▸ WRITTEN TASK
Print the data that follows exactly as it stands, from its first line through the line containing "uvicorn main:app --reload --port 8000", and stop there.

********************

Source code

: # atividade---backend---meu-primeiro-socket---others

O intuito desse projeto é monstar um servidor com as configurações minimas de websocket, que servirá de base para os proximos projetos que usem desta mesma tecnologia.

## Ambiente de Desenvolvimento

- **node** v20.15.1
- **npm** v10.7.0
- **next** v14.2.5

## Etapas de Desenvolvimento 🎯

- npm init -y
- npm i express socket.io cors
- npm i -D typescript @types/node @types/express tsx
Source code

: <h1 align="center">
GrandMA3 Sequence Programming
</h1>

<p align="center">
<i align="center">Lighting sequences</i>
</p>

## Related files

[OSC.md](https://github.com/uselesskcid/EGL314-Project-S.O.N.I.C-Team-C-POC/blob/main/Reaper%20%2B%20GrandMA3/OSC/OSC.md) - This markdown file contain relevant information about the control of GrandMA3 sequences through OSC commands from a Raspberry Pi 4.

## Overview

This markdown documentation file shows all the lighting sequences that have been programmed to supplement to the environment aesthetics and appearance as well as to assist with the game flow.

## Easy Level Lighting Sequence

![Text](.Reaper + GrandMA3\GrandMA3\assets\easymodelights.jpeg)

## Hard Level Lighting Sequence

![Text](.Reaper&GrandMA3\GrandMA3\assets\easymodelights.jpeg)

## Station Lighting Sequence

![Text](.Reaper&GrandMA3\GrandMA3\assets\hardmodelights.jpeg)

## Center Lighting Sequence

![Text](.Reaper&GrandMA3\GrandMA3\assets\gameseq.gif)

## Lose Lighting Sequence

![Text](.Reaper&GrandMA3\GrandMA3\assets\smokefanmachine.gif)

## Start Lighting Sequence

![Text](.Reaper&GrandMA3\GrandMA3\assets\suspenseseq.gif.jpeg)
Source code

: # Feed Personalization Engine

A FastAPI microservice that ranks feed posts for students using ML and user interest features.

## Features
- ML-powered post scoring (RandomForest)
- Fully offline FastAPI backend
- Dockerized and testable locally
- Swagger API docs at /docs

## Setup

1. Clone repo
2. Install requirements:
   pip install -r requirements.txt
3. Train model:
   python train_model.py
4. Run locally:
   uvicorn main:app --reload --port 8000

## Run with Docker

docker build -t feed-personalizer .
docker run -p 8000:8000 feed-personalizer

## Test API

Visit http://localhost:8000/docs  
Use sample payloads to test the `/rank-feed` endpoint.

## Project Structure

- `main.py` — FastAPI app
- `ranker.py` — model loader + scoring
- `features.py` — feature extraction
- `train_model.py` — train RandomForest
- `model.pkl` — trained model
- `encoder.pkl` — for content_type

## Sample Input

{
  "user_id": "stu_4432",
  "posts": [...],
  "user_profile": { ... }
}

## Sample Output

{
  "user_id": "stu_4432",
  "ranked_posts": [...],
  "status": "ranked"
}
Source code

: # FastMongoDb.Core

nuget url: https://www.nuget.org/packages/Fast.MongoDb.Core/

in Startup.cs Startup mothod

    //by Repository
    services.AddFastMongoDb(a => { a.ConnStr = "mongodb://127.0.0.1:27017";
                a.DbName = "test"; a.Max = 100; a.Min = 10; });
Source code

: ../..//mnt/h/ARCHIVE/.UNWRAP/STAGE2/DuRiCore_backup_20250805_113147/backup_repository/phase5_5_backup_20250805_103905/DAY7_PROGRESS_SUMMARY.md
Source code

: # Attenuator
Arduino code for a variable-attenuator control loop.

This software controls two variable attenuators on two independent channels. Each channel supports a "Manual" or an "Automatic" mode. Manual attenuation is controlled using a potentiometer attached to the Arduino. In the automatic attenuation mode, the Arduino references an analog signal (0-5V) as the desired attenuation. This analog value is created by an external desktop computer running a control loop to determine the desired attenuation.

********************

▸ ANSWER TO THE EXERCISE
Source code

: # atividade---backend---meu-primeiro-socket---others

O intuito desse projeto é monstar um servidor com as configurações minimas de websocket, que servirá de base para os proximos projetos que usem desta mesma tecnologia.

## Ambiente de Desenvolvimento

- **node** v20.15.1
- **npm** v10.7.0
- **next** v14.2.5

## Etapas de Desenvolvimento 🎯

- npm init -y
- npm i express socket.io cors
- npm i -D typescript @types/node @types/express tsx
Source code

: <h1 align="center">
GrandMA3 Sequence Programming
</h1>

<p align="center">
<i align="center">Lighting sequences</i>
</p>

## Related files

[OSC.md](https://github.com/uselesskcid/EGL314-Project-S.O.N.I.C-Team-C-POC/blob/main/Reaper%20%2B%20GrandMA3/OSC/OSC.md) - This markdown file contain relevant information about the control of GrandMA3 sequences through OSC commands from a Raspberry Pi 4.

## Overview

This markdown documentation file shows all the lighting sequences that have been programmed to supplement to the environment aesthetics and appearance as well as to assist with the game flow.

## Easy Level Lighting Sequence

![Text](.Reaper + GrandMA3\GrandMA3\assets\easymodelights.jpeg)

## Hard Level Lighting Sequence

![Text](.Reaper&GrandMA3\GrandMA3\assets\easymodelights.jpeg)

## Station Lighting Sequence

![Text](.Reaper&GrandMA3\GrandMA3\assets\hardmodelights.jpeg)

## Center Lighting Sequence

![Text](.Reaper&GrandMA3\GrandMA3\assets\gameseq.gif)

## Lose Lighting Sequence

![Text](.Reaper&GrandMA3\GrandMA3\assets\smokefanmachine.gif)

## Start Lighting Sequence

![Text](.Reaper&GrandMA3\GrandMA3\assets\suspenseseq.gif.jpeg)
Source code

: # Feed Personalization Engine

A FastAPI microservice that ranks feed posts for students using ML and user interest features.

## Features
- ML-powered post scoring (RandomForest)
- Fully offline FastAPI backend
- Dockerized and testable locally
- Swagger API docs at /docs

## Setup

1. Clone repo
2. Install requirements:
   pip install -r requirements.txt
3. Train model:
   python train_model.py
4. Run locally:
   uvicorn main:app --reload --port 8000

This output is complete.